O resultado, como se sabe, foi uma forte deterioração fiscal, em função:

  • tanto do baixo crescimento econômico (empresários recompuseram suas margens de lucro ao invés de aumentarem a produção industrial)
  • quanto do fato de que o governo abriu mão de receita fiscal.

Por fim, um comentário sobre a recessão de 2015, que, conforme sustentam Lisboa e Pessôa, não seria consequência de um “austericídio” fiscal no Brasil.

A literatura empírica internacional mostra que a magnitude do multiplicador fiscal – isto é, o quanto um aumento (ou diminuição) no gasto público impacta sobre o crescimento econômico – depende do estágio do ciclo econômico, sendo maior na desaceleração econômica.

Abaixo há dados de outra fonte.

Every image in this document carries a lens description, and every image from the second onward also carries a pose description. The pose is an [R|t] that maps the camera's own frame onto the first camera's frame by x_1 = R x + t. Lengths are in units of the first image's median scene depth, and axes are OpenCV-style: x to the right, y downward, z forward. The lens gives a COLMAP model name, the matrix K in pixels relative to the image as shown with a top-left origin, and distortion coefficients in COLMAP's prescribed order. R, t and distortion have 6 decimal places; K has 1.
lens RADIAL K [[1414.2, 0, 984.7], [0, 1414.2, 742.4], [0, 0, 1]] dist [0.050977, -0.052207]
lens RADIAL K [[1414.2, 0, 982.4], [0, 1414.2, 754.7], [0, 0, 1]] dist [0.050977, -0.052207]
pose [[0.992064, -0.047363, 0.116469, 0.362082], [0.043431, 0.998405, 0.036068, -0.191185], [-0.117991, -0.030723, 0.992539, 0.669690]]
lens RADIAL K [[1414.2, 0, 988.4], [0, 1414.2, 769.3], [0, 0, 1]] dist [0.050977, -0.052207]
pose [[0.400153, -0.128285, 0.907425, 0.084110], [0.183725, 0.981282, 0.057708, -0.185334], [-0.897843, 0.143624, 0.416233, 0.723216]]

Nesse sentido, é de se esperar que a aguda contração fiscal ocorrida em 2015 tenha contribuído para a forte desaceleração econômica. Mas, sem dúvida, outros fatores também contribuíram para a desaceleração econômica, como:

  1. o relevante desinvestimento da Petrobras,
  2. o choque dos preços de energia elétrica e
  3. a deterioração das expectativas empresariais frente à crise política.

Esse assunto, contudo, está a merecer uma análise mais apurada, usando dados que excluam as pedaladas e “despedaladas” fiscais para melhor aferir o efeito da contração fiscal sobre o PIB.

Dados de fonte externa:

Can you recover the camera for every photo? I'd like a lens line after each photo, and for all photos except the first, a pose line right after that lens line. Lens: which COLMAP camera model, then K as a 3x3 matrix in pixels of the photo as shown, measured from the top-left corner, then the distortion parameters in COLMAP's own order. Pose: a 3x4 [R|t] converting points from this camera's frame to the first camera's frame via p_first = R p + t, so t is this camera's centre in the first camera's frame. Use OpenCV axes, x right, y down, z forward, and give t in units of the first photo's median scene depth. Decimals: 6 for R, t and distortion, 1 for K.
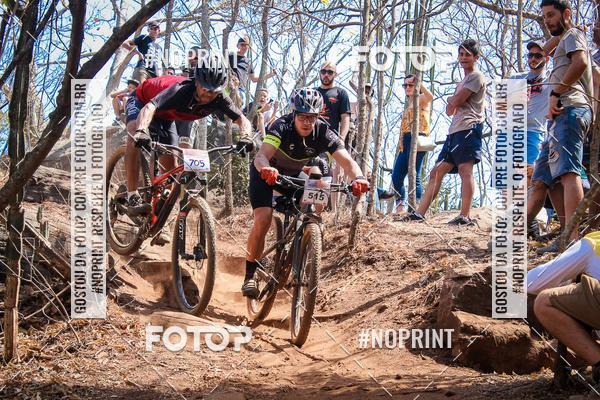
lens RADIAL K [[1431.4, 0, 300.6], [0, 1431.4, 188.8], [0, 0, 1]] dist [0.039239, 0.460541]
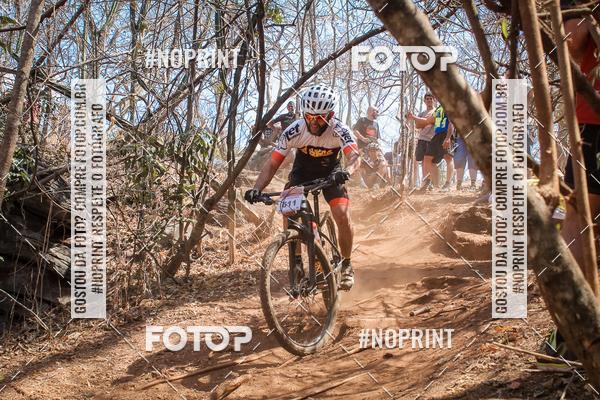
lens RADIAL K [[826.7, 0, 300.0], [0, 826.7, 200.0], [0, 0, 1]] dist [-0.041900, 0.057220]
pose [[0.995073, -0.045234, -0.088224, -0.000795], [0.047304, 0.998649, 0.021514, 0.008669], [0.087132, -0.025581, 0.995868, -0.143541]]
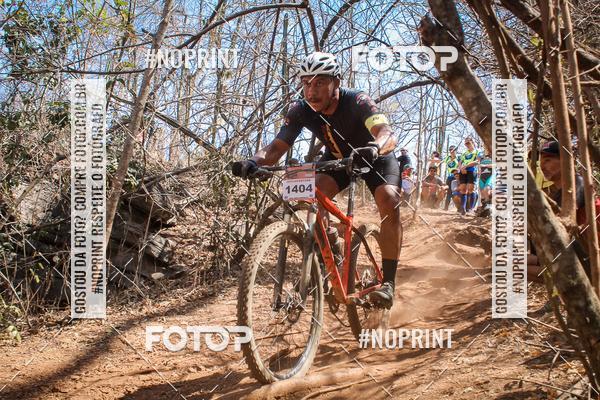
lens RADIAL K [[631.6, 0, 300.0], [0, 631.6, 200.0], [0, 0, 1]] dist [-0.128810, 0.153297]
pose [[0.990154, 0.015443, -0.139127, -0.011170], [-0.014976, 0.999878, 0.004405, 0.007653], [0.139178, -0.002278, 0.990265, -0.143838]]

Os efeitos de processos de consolidação fiscal sobre dívida pública e crescimento econômico têm sido avaliados na literatura internacional. Um trabalho recentíssimo, que tem como um dos autores o ex-secretário do Tesouro americano Lawrence Summers (“The Permanent Effects of Fiscal Consolidations“), confirma achados empíricos anteriores no sentido de consolidações fiscais poderem ser contraproducentes, uma vez que reduções no deficit público podem resultar em aumento na relação dívida/PIB devido aos seus efeitos negativos de longo prazo sobre o crescimento.

AJUSTE A FÓRCEPS

De fato, no debate do mainstream norte-americano pós-crise de 2007-2008, tem havido um forte questionamento da tese da contração fiscal expansionista, segundo a qual as contrações fiscais podem ser expansionistas uma vez que seriam capazes de:

  1. aumentar a confiança do setor privado e
  2. estimular novas decisões de consumo e investimento por meio de um efeito de “crowding in” sobre os gastos privados.

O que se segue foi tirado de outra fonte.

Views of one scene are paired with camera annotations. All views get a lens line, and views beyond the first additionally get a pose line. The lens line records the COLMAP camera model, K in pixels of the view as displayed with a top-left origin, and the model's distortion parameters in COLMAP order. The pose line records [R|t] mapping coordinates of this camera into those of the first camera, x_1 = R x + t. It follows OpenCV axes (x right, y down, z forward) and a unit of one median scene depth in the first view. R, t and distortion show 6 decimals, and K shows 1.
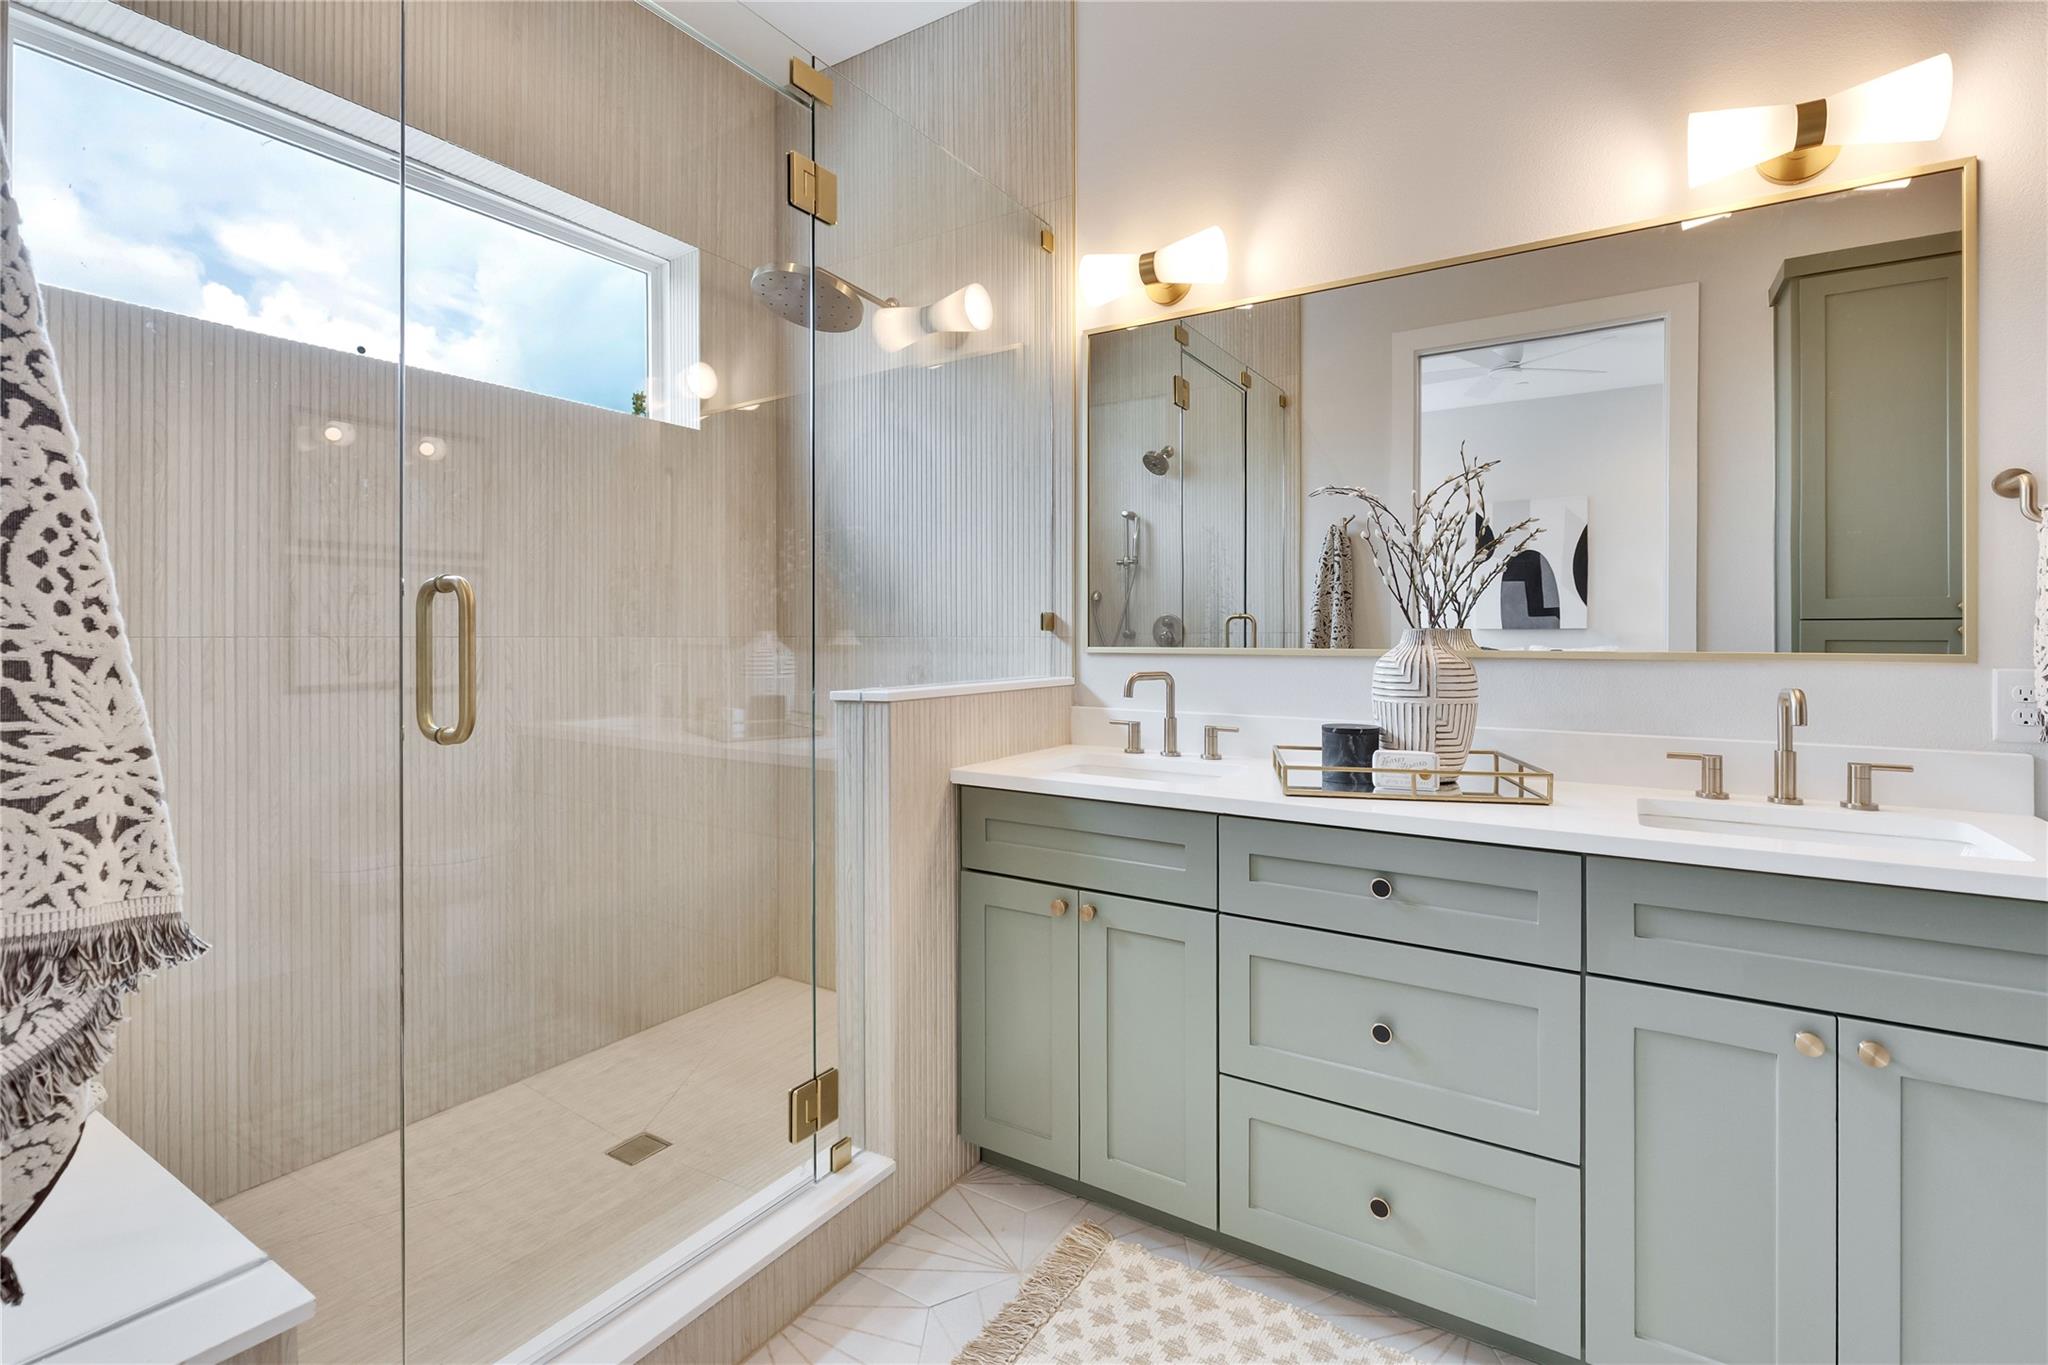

A tentativa de fazer um forte ajuste fiscal a fórceps em 2015 pelo então ministro Joaquim Levy, numa conjuntura de aguda queda na arrecadação, se revelou um rotundo fracasso, com a meta do superavit primário inicial anunciada para 2015 caindo sucessivamente de 1,2% PIB para 0,15% (julho de 2015) e depois para deficit de 0,8% (outubro de 2015), até finalmente alcançar -2,0% do PIB em 2015 (não se descontando as despedaladas fiscais).

Concluindo, procuramos mostrar que Lisboa e Pessôa incorrem em farto uso de exercício retórico para desqualificar a heterodoxia:

  1. “pinçando” estudos empíricos que favoreçam suas análises e conclusões,
  2. fazendo generalizações a partir de fracassos específicos e
  3. vendendo uma visão deturpada.

Se a retórica deles é boa ou ruim cabe ao leitor avaliar, mas a argumentação nos parece frágil e superficial. Como acadêmicos de esquerda, só podemos lamentar que tenhamos poucos economistas ortodoxos progressistas no Brasil, como é o caso de Paul Krugman e Joseph Stiglitz nos EUA.”